Healthy dessert recipes that satisfy your sweet tooth: ’tis the season!
We Americans are hooked on desserts. When you’re standing in the checkout line, just take a look at the typical shopper’s grocery cart. You’ll see boxes of bakery donuts, cakes and packaged cookies. All of these items, while convenient, are quite unhealthy dessert choices. Just take a look at the food labels: plenty of sugar, saturated and trans fats. You might wonder if there is anything such as a healthy dessert recipe. The answer is a resounding yes! Let’s take a look at how you can provide delicious healthy dessert recipes for your family and save money at the same time.
Homemade desserts, made from scratch, are immediately healthier, by virtue of the lack of chemicals, preservatives and food dyes. Any library or used book store has one of the little pocket books that describe all of the additives currently permitted by the FDA for human consumption.

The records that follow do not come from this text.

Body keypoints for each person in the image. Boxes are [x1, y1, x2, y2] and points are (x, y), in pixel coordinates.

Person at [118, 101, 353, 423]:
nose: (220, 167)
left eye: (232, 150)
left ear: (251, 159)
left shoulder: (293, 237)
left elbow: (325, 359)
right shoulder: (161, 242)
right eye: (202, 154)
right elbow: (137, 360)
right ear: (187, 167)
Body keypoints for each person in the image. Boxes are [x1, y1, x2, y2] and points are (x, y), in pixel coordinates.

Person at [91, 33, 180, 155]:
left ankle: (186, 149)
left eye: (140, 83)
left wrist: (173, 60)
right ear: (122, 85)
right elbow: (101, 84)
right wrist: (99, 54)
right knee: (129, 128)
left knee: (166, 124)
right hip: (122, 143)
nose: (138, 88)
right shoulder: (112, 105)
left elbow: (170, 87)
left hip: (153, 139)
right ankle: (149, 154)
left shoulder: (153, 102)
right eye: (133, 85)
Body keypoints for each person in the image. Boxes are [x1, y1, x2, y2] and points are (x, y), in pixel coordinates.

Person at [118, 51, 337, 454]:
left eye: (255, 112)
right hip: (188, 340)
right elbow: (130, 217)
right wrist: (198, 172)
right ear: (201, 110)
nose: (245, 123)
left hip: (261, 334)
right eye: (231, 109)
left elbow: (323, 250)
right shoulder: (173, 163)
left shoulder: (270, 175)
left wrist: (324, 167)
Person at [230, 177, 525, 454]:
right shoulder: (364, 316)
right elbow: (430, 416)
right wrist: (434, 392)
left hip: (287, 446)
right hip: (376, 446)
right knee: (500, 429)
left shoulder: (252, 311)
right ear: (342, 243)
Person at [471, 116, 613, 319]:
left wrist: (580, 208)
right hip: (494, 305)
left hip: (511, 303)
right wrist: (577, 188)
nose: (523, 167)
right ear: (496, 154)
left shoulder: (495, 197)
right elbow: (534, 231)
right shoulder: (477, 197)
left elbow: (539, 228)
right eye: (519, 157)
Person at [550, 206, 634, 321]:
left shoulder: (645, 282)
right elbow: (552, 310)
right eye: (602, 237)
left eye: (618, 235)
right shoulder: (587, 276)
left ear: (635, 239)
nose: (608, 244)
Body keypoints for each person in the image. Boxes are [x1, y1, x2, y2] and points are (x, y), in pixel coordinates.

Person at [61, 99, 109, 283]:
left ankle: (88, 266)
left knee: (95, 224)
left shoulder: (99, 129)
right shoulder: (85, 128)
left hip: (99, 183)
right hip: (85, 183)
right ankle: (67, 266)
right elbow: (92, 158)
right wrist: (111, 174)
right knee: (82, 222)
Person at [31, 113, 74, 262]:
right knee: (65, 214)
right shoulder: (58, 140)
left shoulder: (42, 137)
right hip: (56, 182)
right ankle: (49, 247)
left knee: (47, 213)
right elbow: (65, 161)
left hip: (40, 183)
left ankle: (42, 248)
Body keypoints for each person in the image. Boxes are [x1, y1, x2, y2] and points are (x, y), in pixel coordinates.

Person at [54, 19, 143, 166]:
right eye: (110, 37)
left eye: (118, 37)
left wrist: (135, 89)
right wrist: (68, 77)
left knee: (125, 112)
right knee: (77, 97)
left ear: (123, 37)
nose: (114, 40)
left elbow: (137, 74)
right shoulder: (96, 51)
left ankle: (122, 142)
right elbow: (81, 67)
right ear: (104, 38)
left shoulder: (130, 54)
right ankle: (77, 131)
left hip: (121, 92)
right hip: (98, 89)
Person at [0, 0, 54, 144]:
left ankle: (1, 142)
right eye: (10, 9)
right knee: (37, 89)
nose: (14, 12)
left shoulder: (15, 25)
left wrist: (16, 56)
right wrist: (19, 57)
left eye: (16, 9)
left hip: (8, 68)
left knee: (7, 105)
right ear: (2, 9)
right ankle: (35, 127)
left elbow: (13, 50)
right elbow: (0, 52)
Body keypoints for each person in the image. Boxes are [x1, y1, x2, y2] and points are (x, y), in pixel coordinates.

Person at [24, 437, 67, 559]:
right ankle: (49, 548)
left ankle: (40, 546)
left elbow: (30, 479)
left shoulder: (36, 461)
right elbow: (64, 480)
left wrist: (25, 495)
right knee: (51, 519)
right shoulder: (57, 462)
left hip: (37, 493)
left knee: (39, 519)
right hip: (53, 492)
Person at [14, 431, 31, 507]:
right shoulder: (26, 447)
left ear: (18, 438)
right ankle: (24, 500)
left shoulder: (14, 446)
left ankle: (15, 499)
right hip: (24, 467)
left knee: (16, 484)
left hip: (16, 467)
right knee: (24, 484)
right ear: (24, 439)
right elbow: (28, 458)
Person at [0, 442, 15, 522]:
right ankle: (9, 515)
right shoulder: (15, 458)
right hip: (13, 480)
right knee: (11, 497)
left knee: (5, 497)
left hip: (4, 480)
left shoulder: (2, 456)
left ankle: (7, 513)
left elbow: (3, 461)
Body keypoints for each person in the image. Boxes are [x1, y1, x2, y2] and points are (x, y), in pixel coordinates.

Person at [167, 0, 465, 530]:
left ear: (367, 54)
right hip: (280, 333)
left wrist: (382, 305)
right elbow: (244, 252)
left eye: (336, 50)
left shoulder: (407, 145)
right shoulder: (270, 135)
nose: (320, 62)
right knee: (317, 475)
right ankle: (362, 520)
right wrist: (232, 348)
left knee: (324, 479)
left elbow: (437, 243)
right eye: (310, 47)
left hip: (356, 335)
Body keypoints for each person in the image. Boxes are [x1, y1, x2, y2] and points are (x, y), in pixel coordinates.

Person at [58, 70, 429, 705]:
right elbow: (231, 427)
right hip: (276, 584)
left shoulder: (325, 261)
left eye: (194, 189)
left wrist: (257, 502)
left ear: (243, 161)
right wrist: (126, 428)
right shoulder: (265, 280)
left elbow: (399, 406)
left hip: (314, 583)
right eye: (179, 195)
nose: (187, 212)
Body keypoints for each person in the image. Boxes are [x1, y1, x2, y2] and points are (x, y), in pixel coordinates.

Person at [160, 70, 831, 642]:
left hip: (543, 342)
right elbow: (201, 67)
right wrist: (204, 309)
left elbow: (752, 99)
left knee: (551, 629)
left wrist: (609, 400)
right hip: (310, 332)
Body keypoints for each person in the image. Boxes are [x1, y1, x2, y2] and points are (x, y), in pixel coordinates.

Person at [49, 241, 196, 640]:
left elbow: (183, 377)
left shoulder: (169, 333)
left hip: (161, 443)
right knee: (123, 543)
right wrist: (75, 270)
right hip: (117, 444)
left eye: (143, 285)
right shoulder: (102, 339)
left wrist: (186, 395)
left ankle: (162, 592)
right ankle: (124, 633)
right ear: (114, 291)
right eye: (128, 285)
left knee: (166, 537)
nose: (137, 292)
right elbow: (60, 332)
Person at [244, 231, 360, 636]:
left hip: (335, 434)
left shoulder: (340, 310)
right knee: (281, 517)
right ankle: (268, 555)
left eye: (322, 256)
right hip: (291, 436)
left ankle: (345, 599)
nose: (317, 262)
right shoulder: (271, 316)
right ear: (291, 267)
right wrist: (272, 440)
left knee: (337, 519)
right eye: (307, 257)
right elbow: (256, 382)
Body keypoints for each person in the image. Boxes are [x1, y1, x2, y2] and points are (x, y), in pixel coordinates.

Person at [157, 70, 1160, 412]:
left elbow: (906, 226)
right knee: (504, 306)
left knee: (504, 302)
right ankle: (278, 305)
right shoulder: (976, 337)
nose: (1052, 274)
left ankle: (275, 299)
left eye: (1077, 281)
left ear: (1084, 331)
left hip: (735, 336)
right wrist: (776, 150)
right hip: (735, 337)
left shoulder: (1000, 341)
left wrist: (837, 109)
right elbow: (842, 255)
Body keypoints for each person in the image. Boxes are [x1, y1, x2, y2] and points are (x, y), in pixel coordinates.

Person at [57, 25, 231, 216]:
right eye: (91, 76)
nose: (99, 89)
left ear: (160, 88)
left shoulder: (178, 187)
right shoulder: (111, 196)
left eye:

A quick look through one of these books is a real eye opener, listing the known effects of each in turn. Have you ever seen a recipe that calls for a teaspoon of something you cannot even pronounce, much less purchase? Just by making your own desserts, you’ve got a jump on healthy dessert recipes.
Sugar and fats are major components of most dessert recipes. Using a product like Splenda(R) in place of sugar provides that same satisfying sweetness, while being safe for diabetics. Making a cheesecake? Look for recipes that call for sour cream, along with the cheese. Instead of regular cream cheese, choose the lower fat Neufchatel. When you make such substitutions, you often need to adjust the amounts the recipe calls for in order to achieve the correct texture you expect in a cheesecake. Google ‘recipe chart conversion ingredient substitute’ for a printable chart to keep on hand. There are also several magazines, filled with healthy dessert recipes, with the healthier substitutions listed in the correct proportions. More on Health and Safety.
When you bake cakes from scratch, use unbleached flour rather than the bleached. The bleaching process removes most of the healthiest portions of the wheat and contains undesirable and unhealthy additives to boot. More than a century ago, the whitest possible flour was considered to be a mark of affluence! The silly part of this concept is that the degree of whiteness between the two products is hardly discernible. If you’re making a chocolate cake, you certainly can’t see or taste any difference. Adding vanilla to bleached flour renders a slightly less white cake anyway. Unbelievably, there’s no difference in the price of each type. The moral here? Always use unbleached flour in all of your baked goods.
Speaking of cakes, carrot cakes are delicious and healthy dessert recipes. If you’ve never tried one, this is a keeper. The carrots make the cake nice and moist. Other types of cakes stay moist if you substitute apple sauce for part of the liquid.
Fruit desserts help you get your five recommended daily servings of fruits and veggies. One easy fruit dessert requires little more than a few different fruits, using what’s in season and a container of pina colada yogurt. Add a bit of shredded coconut and you’ve got the basic ambrosia everyone loves. If you like, add a dollop of non-dairy whipped topping when you’re ready to serve.
One of the easiest of healthy dessert recipes hardly requires a recipe. Combine one can of fruit cocktail sweetened with Splenda(R) instead of sugar (available right off the supermarket shelf) with a package of unsweetened Jello(R) in the flavor of your choice. Use the juice from the can, a couple of tablespoons of Splenda(R) and the remaining amount of water called for on the gelatin package instructions. Dress this dessert with non-dairy whipping cream and you’ve got another healthy dessert recipe.
‘Tis the season, so bake up some pumpkin pies! Substitute for the sugar. You’ve got a fine dessert, loaded with vitamin A and fiber. For other pies, use a graham cracker crust, as appropriate.
Perhaps one of the best advantages, besides the added nutritional value, is that no one will be able to tell the difference between the sugar and fat laden version and your healthy dessert recipes. Happy and healthy diners!